The Version 2.0 services represent an evolutionary improvement from Version 1, and are fully backwards compatible. Existing infrastructure, such as Member Nodes and Investigator Tools, do not need to be immediately upgraded, and may choose to continue operating in Version 1.
Most of the new functionality offered by Version 2 is a direct result of feedback provided by the community of DataONE users, including both Member Nodes and investigators, over the several years of production operations. Two such major changes in Version 2 include support for mutable content through the use of "Series Identifiers" and transition of authoritative system metadata control from Coordinating Nodes back to the Member Nodes.
All content in DataONE is immutable and uniquely identified by a Persistent Identifier (PID) in order to support repeatable analysis use cases.
In version 2, we have introduced the Series Identifier (SID) to support a new use case that ensures that the latest revision of a dataset can be retrieved by its identifier.
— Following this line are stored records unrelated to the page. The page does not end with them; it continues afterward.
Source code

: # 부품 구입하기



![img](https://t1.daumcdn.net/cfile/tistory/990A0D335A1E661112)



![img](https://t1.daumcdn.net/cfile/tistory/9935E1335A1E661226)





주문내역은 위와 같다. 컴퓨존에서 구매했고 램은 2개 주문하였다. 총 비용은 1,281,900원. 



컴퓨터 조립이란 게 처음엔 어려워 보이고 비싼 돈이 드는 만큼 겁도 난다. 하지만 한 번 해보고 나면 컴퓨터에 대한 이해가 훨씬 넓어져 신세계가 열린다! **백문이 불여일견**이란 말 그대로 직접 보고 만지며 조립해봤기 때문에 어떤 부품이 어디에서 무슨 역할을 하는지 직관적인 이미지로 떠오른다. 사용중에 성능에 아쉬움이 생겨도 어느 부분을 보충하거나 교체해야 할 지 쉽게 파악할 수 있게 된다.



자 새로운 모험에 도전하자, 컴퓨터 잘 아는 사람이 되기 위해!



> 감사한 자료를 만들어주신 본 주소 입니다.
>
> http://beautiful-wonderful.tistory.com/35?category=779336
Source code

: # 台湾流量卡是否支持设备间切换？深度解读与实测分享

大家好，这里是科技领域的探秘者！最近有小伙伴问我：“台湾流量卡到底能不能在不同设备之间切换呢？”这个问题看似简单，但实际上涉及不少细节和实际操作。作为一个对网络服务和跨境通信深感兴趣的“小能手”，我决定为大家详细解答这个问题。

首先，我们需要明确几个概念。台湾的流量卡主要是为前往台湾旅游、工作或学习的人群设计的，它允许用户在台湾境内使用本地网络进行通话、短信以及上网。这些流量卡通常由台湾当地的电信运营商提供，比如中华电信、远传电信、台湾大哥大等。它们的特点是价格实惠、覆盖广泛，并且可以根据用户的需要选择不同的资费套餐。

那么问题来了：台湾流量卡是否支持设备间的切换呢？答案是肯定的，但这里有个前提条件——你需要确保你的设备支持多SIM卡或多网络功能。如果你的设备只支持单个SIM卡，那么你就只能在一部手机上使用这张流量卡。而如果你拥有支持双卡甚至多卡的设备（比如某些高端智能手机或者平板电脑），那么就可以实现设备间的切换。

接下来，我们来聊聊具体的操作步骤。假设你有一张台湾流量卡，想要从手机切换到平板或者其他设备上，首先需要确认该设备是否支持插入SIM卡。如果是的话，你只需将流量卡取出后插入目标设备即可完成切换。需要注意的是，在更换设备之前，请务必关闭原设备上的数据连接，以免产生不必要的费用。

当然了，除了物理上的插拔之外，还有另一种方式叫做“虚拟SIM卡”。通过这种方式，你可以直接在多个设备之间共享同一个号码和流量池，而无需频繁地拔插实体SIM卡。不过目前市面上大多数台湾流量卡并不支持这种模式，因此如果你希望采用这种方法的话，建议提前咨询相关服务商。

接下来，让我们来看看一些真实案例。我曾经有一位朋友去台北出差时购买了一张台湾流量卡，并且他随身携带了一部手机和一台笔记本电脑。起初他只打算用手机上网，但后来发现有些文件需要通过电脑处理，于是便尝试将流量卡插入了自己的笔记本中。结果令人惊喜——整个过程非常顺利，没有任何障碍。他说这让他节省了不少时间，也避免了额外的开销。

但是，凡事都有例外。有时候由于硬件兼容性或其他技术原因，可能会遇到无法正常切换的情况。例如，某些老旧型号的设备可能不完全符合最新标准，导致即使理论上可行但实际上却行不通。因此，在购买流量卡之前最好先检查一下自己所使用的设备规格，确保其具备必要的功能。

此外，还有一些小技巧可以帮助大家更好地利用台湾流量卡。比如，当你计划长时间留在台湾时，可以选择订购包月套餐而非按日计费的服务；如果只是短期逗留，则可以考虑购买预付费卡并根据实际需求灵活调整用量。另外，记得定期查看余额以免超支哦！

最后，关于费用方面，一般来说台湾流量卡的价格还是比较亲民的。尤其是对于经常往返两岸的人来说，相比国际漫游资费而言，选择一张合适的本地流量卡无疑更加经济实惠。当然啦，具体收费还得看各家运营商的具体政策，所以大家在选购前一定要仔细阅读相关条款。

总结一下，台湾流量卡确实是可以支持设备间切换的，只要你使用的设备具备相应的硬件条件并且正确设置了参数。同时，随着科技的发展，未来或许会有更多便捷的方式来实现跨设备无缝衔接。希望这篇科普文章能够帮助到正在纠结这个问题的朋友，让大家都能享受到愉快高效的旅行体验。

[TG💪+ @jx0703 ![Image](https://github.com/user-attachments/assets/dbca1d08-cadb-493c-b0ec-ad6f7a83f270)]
In Version 1, it was necessary to query the system for available revisions to each object in order to locate the most recent revision of a data set or its components. The availability of SIDs in Version 2.0 offers increased efficiency for the user looking for the most recent version of a data set.
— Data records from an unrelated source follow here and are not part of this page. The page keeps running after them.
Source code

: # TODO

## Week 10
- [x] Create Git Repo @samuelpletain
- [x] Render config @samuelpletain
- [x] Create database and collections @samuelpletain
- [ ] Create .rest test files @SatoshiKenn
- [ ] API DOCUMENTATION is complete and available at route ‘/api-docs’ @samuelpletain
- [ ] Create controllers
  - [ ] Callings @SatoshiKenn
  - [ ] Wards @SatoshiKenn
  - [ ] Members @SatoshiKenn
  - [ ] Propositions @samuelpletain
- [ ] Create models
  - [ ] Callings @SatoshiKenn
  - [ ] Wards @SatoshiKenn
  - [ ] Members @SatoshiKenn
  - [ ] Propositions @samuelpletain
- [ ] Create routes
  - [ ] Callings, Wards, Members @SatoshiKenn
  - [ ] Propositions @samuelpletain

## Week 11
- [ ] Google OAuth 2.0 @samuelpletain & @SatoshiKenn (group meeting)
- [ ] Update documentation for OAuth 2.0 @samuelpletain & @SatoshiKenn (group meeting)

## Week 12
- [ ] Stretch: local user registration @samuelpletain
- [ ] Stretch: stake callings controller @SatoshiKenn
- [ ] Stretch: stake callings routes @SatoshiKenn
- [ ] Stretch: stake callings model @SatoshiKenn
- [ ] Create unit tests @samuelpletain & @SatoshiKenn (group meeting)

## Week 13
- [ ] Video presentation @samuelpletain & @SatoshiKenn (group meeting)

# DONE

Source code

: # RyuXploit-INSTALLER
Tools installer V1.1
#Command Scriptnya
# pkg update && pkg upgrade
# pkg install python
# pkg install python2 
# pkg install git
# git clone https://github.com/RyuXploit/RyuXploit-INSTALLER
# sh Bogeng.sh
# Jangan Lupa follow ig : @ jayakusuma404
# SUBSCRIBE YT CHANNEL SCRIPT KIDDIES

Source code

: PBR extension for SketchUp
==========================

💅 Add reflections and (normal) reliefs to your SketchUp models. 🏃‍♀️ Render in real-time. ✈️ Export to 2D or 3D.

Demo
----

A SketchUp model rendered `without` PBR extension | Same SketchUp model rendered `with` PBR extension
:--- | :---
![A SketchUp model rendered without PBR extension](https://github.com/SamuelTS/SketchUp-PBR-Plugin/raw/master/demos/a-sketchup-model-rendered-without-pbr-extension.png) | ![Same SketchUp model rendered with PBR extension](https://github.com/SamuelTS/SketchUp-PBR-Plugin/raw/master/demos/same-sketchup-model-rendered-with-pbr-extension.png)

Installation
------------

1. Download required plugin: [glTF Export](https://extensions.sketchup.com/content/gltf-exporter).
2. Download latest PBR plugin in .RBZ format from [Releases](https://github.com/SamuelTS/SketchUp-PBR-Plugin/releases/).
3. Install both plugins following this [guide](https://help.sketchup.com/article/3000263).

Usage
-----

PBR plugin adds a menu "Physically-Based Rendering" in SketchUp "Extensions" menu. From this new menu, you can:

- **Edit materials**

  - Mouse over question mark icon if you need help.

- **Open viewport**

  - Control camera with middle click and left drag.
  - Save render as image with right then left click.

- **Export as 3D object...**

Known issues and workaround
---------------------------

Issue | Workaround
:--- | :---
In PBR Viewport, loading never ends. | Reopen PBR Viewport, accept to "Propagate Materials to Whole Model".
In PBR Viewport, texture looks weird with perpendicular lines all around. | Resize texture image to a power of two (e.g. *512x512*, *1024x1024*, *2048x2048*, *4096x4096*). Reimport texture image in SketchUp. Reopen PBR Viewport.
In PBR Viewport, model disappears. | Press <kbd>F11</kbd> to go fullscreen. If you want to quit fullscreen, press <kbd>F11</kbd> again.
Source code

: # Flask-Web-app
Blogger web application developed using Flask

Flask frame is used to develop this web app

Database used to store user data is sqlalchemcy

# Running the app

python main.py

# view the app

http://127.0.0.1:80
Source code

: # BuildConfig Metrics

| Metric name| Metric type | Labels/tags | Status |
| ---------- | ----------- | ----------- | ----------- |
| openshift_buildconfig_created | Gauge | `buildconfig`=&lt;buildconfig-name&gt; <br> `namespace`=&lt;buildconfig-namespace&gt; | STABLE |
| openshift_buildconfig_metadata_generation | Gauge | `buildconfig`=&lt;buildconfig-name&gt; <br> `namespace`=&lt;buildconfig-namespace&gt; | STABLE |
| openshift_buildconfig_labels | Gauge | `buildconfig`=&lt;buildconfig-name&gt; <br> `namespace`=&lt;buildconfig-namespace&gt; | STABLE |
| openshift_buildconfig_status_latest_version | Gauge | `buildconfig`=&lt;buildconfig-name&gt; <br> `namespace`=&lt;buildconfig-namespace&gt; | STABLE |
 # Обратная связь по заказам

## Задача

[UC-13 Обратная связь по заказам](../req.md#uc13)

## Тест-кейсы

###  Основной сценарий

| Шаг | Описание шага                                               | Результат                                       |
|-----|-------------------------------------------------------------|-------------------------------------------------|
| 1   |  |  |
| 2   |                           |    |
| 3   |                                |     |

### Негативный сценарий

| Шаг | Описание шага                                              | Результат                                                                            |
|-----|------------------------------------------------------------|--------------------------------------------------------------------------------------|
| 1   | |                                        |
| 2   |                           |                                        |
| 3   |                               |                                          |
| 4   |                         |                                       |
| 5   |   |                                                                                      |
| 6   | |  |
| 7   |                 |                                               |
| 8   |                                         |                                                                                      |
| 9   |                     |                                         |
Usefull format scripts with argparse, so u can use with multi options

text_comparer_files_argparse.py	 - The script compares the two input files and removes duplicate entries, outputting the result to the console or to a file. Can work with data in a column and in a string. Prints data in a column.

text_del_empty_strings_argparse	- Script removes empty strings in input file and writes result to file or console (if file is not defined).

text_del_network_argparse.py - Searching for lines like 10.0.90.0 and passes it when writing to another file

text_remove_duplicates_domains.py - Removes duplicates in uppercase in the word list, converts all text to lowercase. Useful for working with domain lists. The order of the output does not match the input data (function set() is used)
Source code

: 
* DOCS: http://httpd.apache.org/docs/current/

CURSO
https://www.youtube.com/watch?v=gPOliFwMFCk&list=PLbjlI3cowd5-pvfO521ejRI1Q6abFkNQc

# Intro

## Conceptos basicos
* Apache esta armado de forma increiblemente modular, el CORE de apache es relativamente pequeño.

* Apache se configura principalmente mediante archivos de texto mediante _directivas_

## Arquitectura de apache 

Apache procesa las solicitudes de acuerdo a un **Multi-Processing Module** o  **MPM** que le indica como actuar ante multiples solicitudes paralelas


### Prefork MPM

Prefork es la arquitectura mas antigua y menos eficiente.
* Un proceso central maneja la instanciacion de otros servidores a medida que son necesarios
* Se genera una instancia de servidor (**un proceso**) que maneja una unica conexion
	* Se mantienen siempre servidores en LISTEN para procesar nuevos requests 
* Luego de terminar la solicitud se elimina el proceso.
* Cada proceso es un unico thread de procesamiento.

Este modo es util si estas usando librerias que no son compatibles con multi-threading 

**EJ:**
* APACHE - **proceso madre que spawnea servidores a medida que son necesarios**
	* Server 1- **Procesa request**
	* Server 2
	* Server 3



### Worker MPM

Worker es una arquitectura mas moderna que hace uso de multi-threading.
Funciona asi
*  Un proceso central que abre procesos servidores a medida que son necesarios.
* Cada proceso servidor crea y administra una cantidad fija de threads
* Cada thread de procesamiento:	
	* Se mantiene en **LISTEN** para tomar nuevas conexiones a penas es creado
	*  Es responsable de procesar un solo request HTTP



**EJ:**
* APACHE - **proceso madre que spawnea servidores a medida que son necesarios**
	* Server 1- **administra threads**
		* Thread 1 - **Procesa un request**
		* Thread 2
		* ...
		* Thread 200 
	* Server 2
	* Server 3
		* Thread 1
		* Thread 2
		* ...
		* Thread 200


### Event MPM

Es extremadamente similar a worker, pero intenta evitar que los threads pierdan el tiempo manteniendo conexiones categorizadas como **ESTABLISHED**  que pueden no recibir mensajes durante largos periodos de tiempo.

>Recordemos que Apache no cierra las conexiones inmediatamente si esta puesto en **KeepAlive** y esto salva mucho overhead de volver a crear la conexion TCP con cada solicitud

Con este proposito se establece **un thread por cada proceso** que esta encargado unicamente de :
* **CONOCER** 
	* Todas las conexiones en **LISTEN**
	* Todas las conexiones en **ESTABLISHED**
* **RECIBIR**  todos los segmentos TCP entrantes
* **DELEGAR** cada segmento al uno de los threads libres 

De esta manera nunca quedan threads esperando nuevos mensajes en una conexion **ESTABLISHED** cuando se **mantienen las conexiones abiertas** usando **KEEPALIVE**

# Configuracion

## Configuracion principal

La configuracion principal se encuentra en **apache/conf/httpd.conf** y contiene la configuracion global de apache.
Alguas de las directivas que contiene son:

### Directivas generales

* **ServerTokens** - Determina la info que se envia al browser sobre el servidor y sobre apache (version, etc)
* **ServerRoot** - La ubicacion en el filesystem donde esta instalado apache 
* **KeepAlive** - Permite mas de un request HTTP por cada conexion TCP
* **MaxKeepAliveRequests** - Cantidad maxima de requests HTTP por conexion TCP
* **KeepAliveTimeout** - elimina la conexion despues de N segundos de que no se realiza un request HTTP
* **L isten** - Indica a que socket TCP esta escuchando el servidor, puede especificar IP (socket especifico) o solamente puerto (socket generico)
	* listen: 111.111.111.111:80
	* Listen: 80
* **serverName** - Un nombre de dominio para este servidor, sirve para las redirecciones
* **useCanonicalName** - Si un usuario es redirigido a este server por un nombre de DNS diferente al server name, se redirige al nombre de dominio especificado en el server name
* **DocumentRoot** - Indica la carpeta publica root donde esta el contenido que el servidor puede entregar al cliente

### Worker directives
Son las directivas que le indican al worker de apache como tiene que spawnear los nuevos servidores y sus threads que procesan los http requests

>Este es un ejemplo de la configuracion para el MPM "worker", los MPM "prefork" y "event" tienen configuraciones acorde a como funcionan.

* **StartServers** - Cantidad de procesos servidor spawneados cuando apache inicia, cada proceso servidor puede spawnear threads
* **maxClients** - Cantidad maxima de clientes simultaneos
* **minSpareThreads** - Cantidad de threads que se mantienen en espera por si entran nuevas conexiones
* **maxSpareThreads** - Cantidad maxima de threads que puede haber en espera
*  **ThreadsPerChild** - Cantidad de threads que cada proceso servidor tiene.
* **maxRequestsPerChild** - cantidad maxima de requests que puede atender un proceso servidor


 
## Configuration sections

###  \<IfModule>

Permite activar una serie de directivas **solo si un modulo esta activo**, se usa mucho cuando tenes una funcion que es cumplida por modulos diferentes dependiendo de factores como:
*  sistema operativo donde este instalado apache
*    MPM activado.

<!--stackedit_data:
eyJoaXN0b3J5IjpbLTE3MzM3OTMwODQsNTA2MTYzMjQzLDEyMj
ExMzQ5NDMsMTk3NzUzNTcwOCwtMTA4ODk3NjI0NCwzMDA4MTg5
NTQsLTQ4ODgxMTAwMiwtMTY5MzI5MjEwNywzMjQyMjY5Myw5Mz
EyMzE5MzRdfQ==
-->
The availability of both SIDs and PIDs for identifying content provides more flexibility for content providers and consumers and aligns well with typical use patterns. The most important distinction is that a PID will always refer to an exact version of an object whereas a SID will always refer to the latest revision of a series.
System Metadata Control
In Version 1 of the infrastructure, system metadata (access control rules, replica information, and other details) was created at the Member Nodes, but always managed by Coordinating Nodes. This simple method of operation meant that Coordinating Nodes always held the most up-to-date information about any object in the DataONE federation. However, it also meant that any changes to system metadata, such as an update to access control rules, would always need to be done at a Coordinating Node. This would sometimes cause an undesirable latency in returning updates to a Member Node.
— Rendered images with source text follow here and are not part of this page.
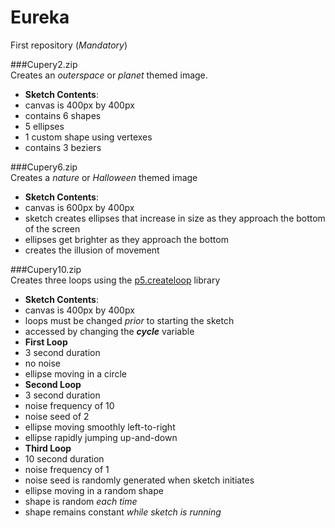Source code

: # Eureka
First repository (_Mandatory_)

###Cupery2.zip  
Creates an _outerspace_ or _planet_ themed image.

* **Sketch Contents**:
 * canvas is 400px by 400px
 * contains 6 shapes
  * 5 ellipses
  * 1 custom shape using vertexes
 * contains 3 beziers

###Cupery6.zip  
Creates a _nature_ or _Halloween_ themed image

* **Sketch Contents**:
 * canvas is 600px by 400px
 * sketch creates ellipses that increase in size as they approach the bottom of the screen
  * ellipses get brighter as they approach the bottom
  * creates the illusion of movement

###Cupery10.zip  
Creates three loops using the [p5.createloop](https://www.npmjs.com/package/p5.createloop) library

* **Sketch Contents**:
 * canvas is 400px by 400px
 * loops must be changed _prior_ to starting the sketch
  * accessed by changing the _**cycle**_ variable
 * **First Loop**
  * 3 second duration
  * no noise
  * ellipse moving in a circle
 * **Second Loop**
  * 3 second duration
  * noise frequency of 10
  * noise seed of 2
  * ellipse moving smoothly left-to-right
  * ellipse rapidly jumping up-and-down
 * **Third Loop**
  * 10 second duration
  * noise frequency of 1
  * noise seed is randomly generated when sketch initiates
  * ellipse moving in a random shape
   * shape is random _each time_
   * shape remains constant _while sketch is running_
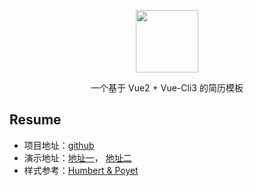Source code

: <html>
<p align="center">
    <a href="https://github.com/eeewl1250/resume">
        <img src="https://i.loli.net/2019/02/24/5c724b34408f5.png" width="100px">
    </a>
</p>
<p align="center">一个基于 Vue2 + Vue-Cli3 的简历模板</p>
</html>

## Resume
- 项目地址：[github](https://github.com/eeewl1250/resume)
- 演示地址：[地址一](http://eeewl1250.gitee.io/resume)， [地址二](https://eeewl1250.github.io/resume/)
- 样式参考：[Humbert & Poyet](https://humbertpoyet.com)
In Version 2, the Member Node now contains the authoritative copy of system metadata. In version 2, changes to metadata such as access control rules may be created, distributed, and reflected quickly at Member Nodes. Coordinating Nodes are notified of such edits, and prioritize updates of the system metadata to themselves and to other Member Nodes holding replicas. The overall benefit of this change is a significant reduction in latency for common operations that alter system metadata, and a generally more responsive environment for content curators.
Other Significant Changes
DataONE infrastructure has always proven reliable (with >99.999% uptime since starting production operations in July 2012). There is however, always opportunity for improvement. Version 2.0 also includes numerous internal adjustments to improve efficiency and reliability of the overall infrastructure:
- Solr 5 and Zookeeper for distributed indexing
- Full support for suggested and actual content file names and media type
- Improved usage log aggregation with COUNTER support
- New bearer token authentication mechanism that operates in parallel with the existing certificate based authentication process
- Support for authentication by ORCID in addition to CILogon and the InCommon Federation of identity providers
- Numerous bug fixes and performance improvements
Technical documentation of the services offered in Version 2.0 is available for review at: https://purl.dataone.org/architecture-dev
DataONE enables universal access to data and also facilitates researchers in fulfilling their needs for data management and in providing secure and permanent access to their data. DataONE offers the scientific community a suite of tools and training materials that cover all aspects of the data life cycle from data collection to management, analysis and publication.